If you’re not worried about wrapping the burrito and are looking for a gluten-free option, try ours Plant-based cashew flatbread instead.
What’s the best way to reheat meal-friendly vegan breakfast burritos?
Once you’ve rolled the burritos, you can store them seam-side down on a plate in the refrigerator. You can cover the platter with plastic wrap to keep the burritos from drying out, or you can individually wrap each burrito in plastic wrap or aluminum wrap. When you’re ready to eat the burritos, just put the unwrapped burritos in the microwave and heat them until they’re hot for about a minute or two. You can also warm them up wrapped in foil in a 350 ° F oven for about 20 minutes.
If you’ve made too many burritos, you can store them in the freezer for up to a month. Wrap the burritos in parchment paper or aluminum foil and place in a freezer-safe bag. Thaw them in the refrigerator overnight before heating them according to the directions above.
- 1 sweet potato big
- 8th Ounces firm tofu drained
- 1 teaspoon Garlic powder
- 1/2 teaspoon turmeric
- 1/2 teaspoon kosher salt
- 1/4 teaspoon ground black pepper
- 2 tablespoon Nutritional yeast
- 1/4 Cup Vegetable broth or water, shared
- 1 Cup zucchini shredded
- 1/4 Cup Red pepper diced
- 4th Whole wheat flour tortillas big
- avocado diced or sugar-free salsa (optional)
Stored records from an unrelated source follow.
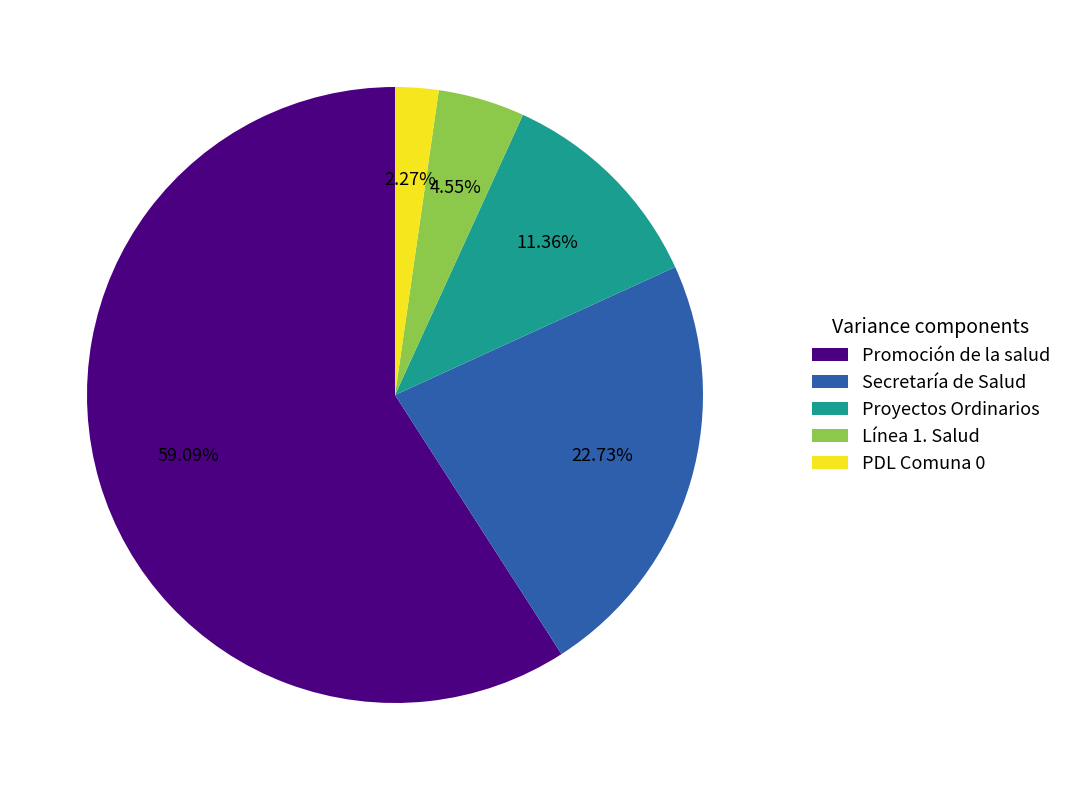

Rank the categories by value from lowest to highest.

PDL Comuna 0, Línea 1. Salud, Proyectos Ordinarios, Secretaría de Salud, Promoción de la salud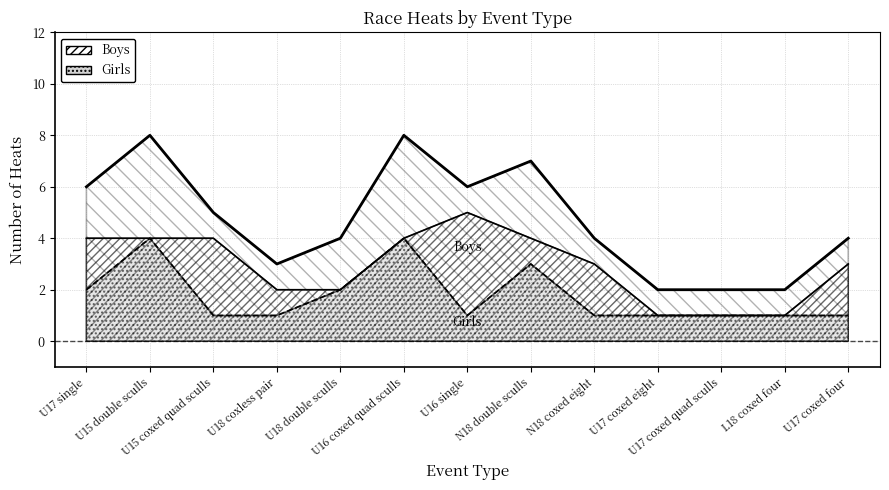

How many data points in Girls are above 1?

5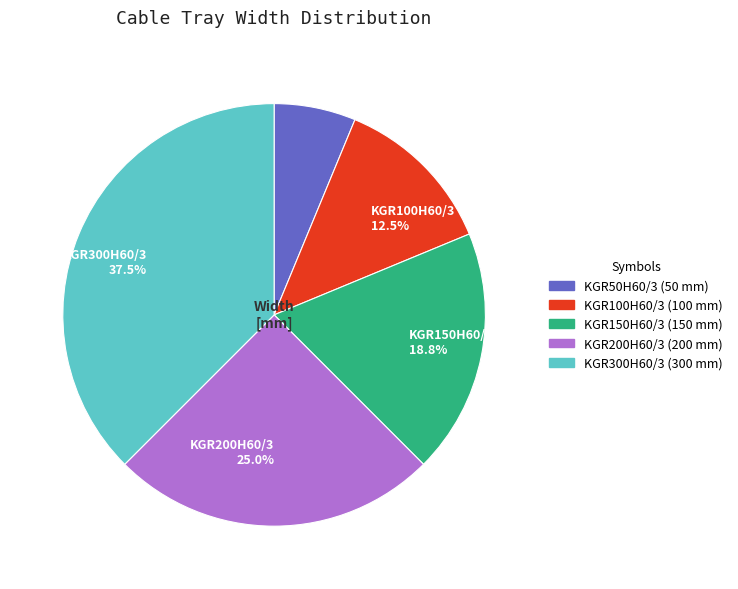

Is there a majority slice in this chart?

No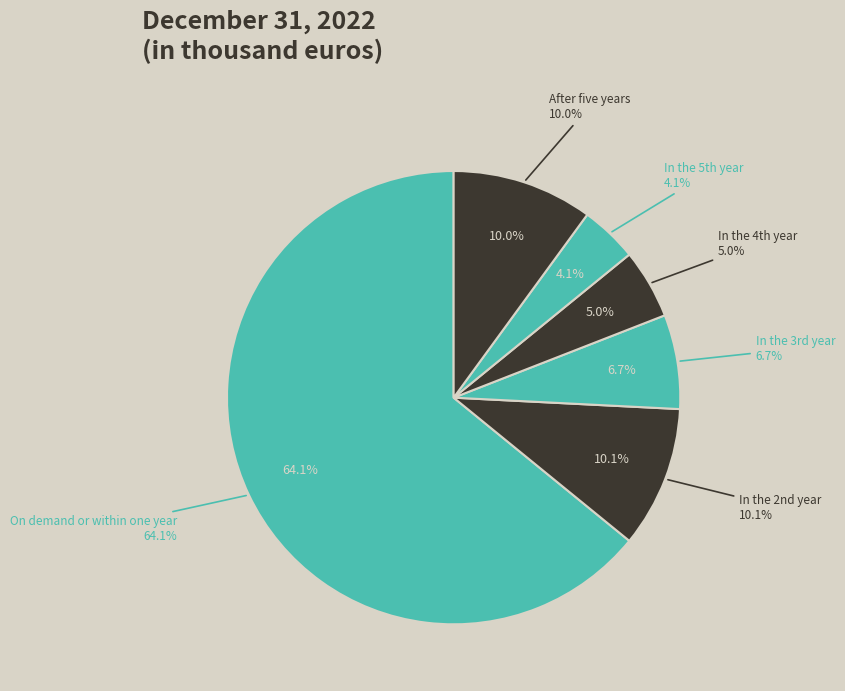

Count the number of slices in the pie.

6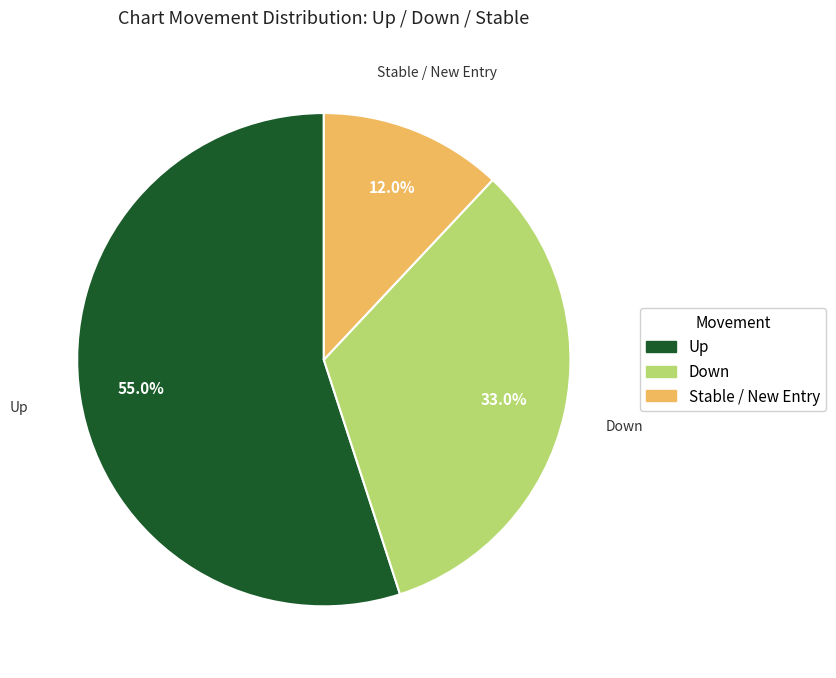

Is there any slice that represents more than half of the pie?

Yes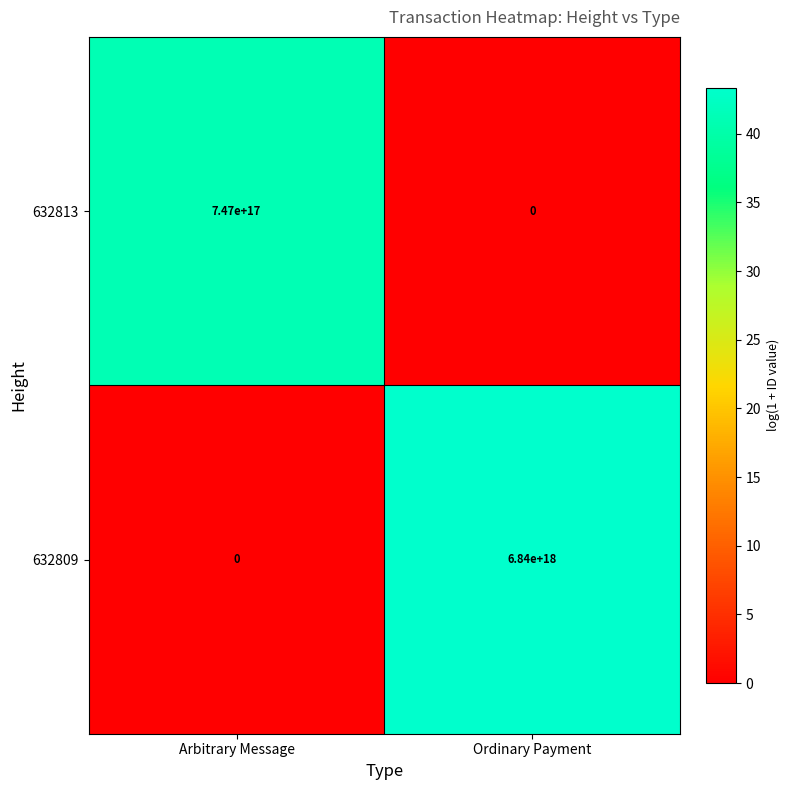

At Arbitrary Message, list the series in order from smallest to largest.

632809, 632813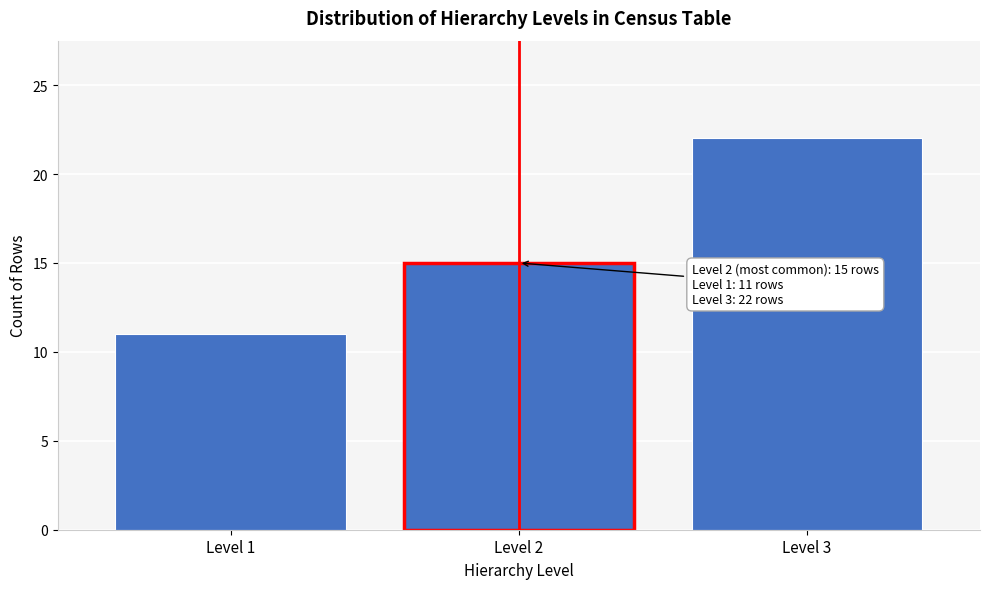

Reading right to left, extract all data points from this chart.

Level 3=22	Level 2=15	Level 1=11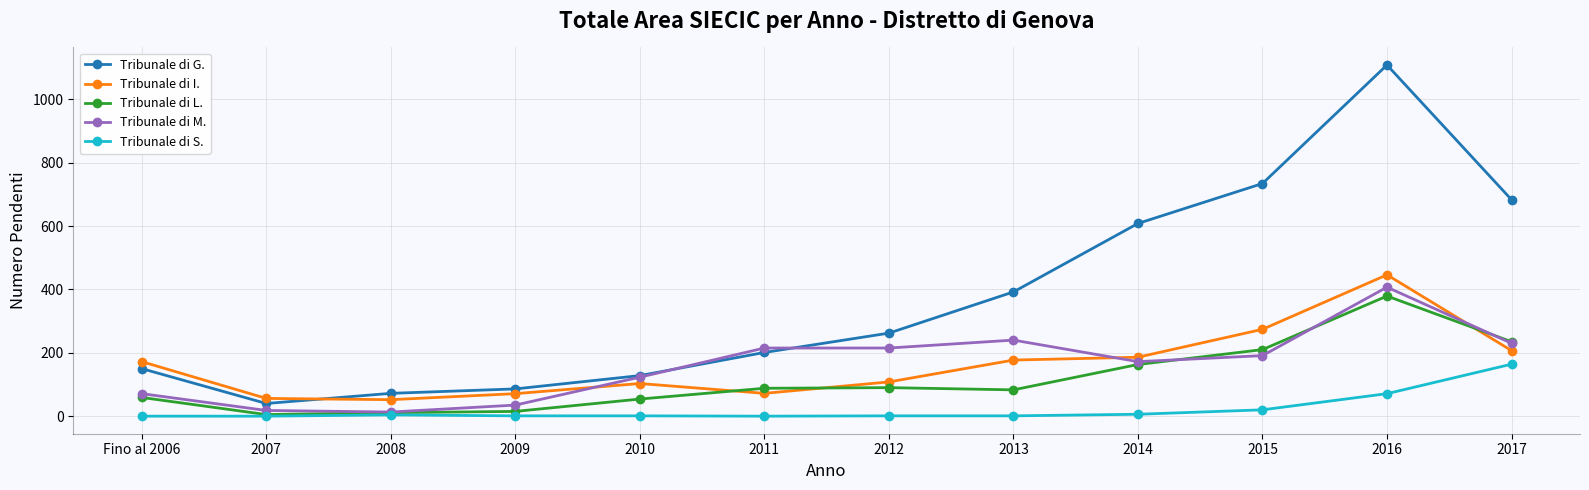

Where do Tribunale di I. and Tribunale di G. first cross each other?

2007 and 2008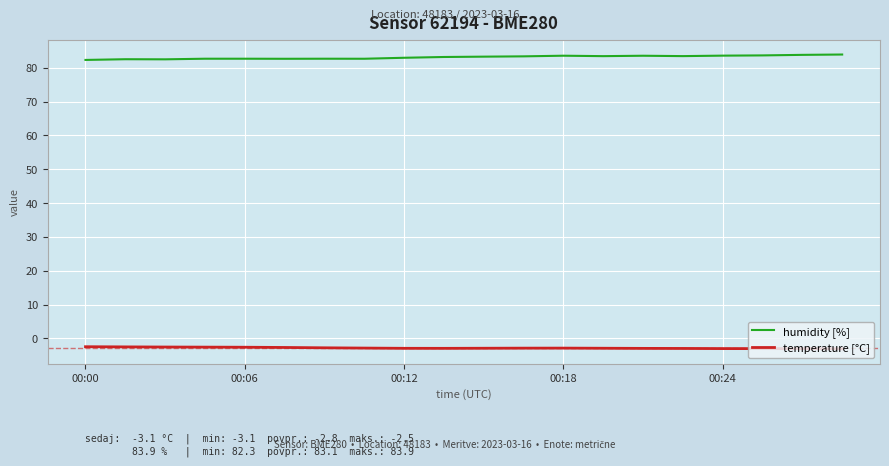

What is the minimum value shown in the chart?

-3.1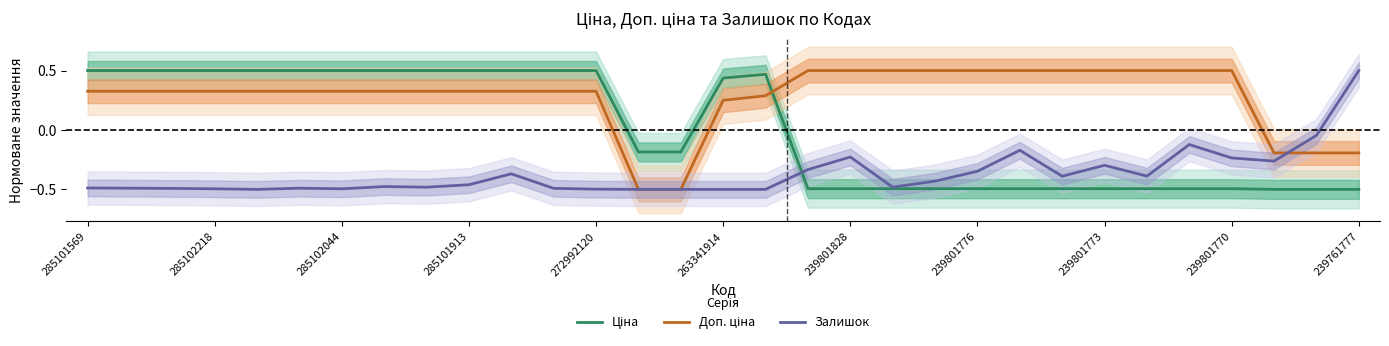

Which series ends up on top after the final intersection of Ціна and Залишок?

Залишок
Cook the sweet potato by heating it in the microwave for 5 to 8 minutes or toasting it in a 375 degree Fahrenheit oven for 45 minutes until cooked through. Once the potato is cooked, place it in a medium-sized bowl and mash it with a fork. Put aside.
Pat the tofu dry. Mash into tofu with a fork or potato masher until it resembles scrambled eggs.
Put the tofu in a large pan and cook over medium-high heat. Cook, stirring frequently, for 3 to 5 minutes until the water is gone.
Add the garlic powder, turmeric, kosher salt, black pepper, and nutritional yeast. Cook for 5 minutes, stirring constantly.
Add 2 tablespoons of the vegetable stock to the pan and stir. Remove the mixture from the pan and set aside.
Wipe the pan and add the remaining vegetable stock, zucchini and peppers. Cook until the vegetables are tender, about 5 minutes.
To assemble the burritos, heat the tortillas so they can be rolled more easily. Distribute the sweet potato evenly on the tortillas and top with the scrambled egg, tofu and zucchini mixture. Fill the burritos with diced avocados or sugar-free salsa, if used.
Roll the burritos and place them seam down on the plate. When they have cooled, cover them with plastic wrap. These burritos can be stored in the refrigerator for 3 to 4 days or in the freezer for up to a month.